HSYK tabanı genişletiliyor, akademi, barolar ve ilk derece mahkeme hâkimleri de bu yapıya ekleniyor dolayısıyla AB’nin yıllardır öncelik olarak tespit ettiği gibi yargı bütün olarak daha da temsilî bir hüviyet kazanıyor... Hâkimler ve savcıların performansını değerlendiren adlî müfettişler bundan böyle Bakan’a karşı değil, HSYK’ya karşı sorumlu hale getiriliyor.”

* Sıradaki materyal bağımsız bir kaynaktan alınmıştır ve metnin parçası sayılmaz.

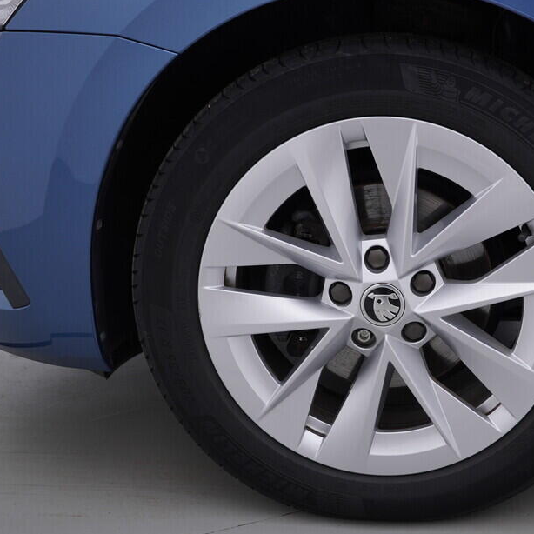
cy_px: 280
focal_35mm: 51
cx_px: 405
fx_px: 890
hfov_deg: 32.7
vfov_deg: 33.4
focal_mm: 24
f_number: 4
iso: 125
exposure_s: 1/80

Leigh, ayrıca HSYK’ya Adalet Bakanı’nın
başkanlık etmesi ve HSYK’nın teftiş yetkilerinin Adalet Bakanı’nın yetkisine bağlı hale getirilmesi konusunda uygulamayı yakından takip edeceklerini belirtiyor. Son olarak da, Türkiye’nin reform serüveninin bu paketle noktalanmayacağını hatırlatıyor.
Leigh’nin mektubu, Avrupa’nın tavrını ortaya koyan bir başka açıklamayla desteklendi dün. “Laik, Batılı, modern vesaire” kesimin, anayasa değişiklik paketine muhalefetin dayanağı yapmak için çok uğraştığı
Venedik Komisyonu’nun Başkanı
Gianni Buquicchio, STV Haber’de
Selçuk Gültaşlı’ya konuştu ve aynen şöyle dedi: “Eğer referandumda ‘hayır’ çıkarsa bu Türkiye için çok kötü bir an olacak.”
Venedik Komisyonu Başkanı, “evet” çıkması halinde, bunun Yüksek
Yargı’daki kast sistemine son vereceğini anlattı; paketteki HSYK ve
Anayasa Mahkemesi düzenlemeleri konusunda hiçbir endişe taşımadıklarını belirtti; Türkiye’deki “laik, Batılı, modern vesaire” güruhun “
sivil diktatörlük” hezeyanına ise kavramın saçmalığından yola çıkan okkalı bir
cevap verdi.
Buquicchio’ya sadece bir noktada katılmadım; “Sandıktan ‘hayır’ çıkarsa Türkiye geriye gider” derken yanılıyordu bence. Zira sandıktan “hayır” çıkmaz ya, deyin ki çıktı, Türkiye yaşadığı bu kırılmadan sonra geri gitmeyecektir artık. “Laik” kesim hiç bu kadar bölünmemişti zira; sözüm ona “modern, solcu, Batılı” rejim muhafızları, Avrupa’nın aynasında hiç böyle çıplak kalmamıştı.